Hubster
...
Last night I went to some ugly bithes sweet sixteen. I think that it's an idiotic tradition that celebrates nothing particularly great. What's good about turning 16, you already have reached puberty, you can't drive yet (in NJ), you can't buy cigs or alcohol, you can't join the army, you can't be declared an adult, and you can't drop out of school. Anyway, I normally wouldn't be rude enough to show up at a party, that I was invited, drunk with a persons family there, but it was Saturday and Cinco De Mayo so I decided to go wasted. Anyway I get there I'm drunk, but after 3 hours I started to sober up. So I walk to the bathroom to piss and I notice an open bar with nobody in it. I walk in and take a few swigs or Jack and ditch the area in fear of getting caught. Well soon after I was back at the bar finishing up some Captin Morgans. At this point I was wasted. I'm hitting on every chick there taking in no consideration for boyfriends or ugliness. After making out with two chicks (pretty ugly ones if I remember correctly) and I go back to the open bar.
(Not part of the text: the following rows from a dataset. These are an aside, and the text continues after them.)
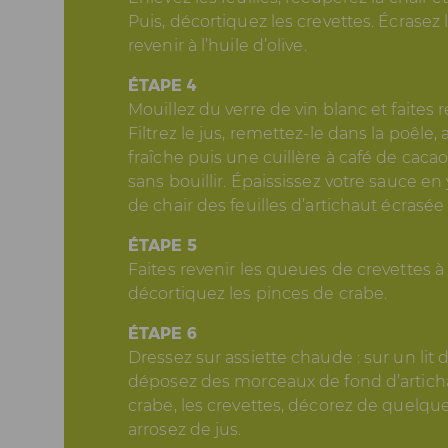
Puis, décortiquez les crevettes. Écrasez l
revenir à l’huile d’olive.
ÉTAPE 4
Mouillez du verre de vin blanc et faites 
Filtrez le jus, remettez-le dans la poêle,
fraîche puis une cuillère à café de cacao
sans bouillir. Épaississez votre sauce en
de chair des feuilles d’artichaut écrasée
ÉTAPE 5
Faites revenir les queues de crevettes à l
décortiquez les pinces de crabe.
ÉTAPE 6
Dressez sur assiette chaude : sur un lit 
déposez des morceaux de fond d’artichau
crabe, les crevettes, décorez de quelques
arrosez de jus.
The bar had been pitch black previously, but now as I walked in the lights were on. At this point I'm to drunk to realize that someone who wroked at the place had noticed that somone had been riading it. So I pop open two beers and chug em and then some lady comes. She yells at me and says she is going to call the cops. I giggle a little then take off through the back door. To cut the story short I ran ten miles home wasted. And I'm not sure how I did it, but from the bloody sheets I woke up in this morning it def. wasn't a safe path that I took. Oh and my friend said that I made out with a lesbian yesterday as well.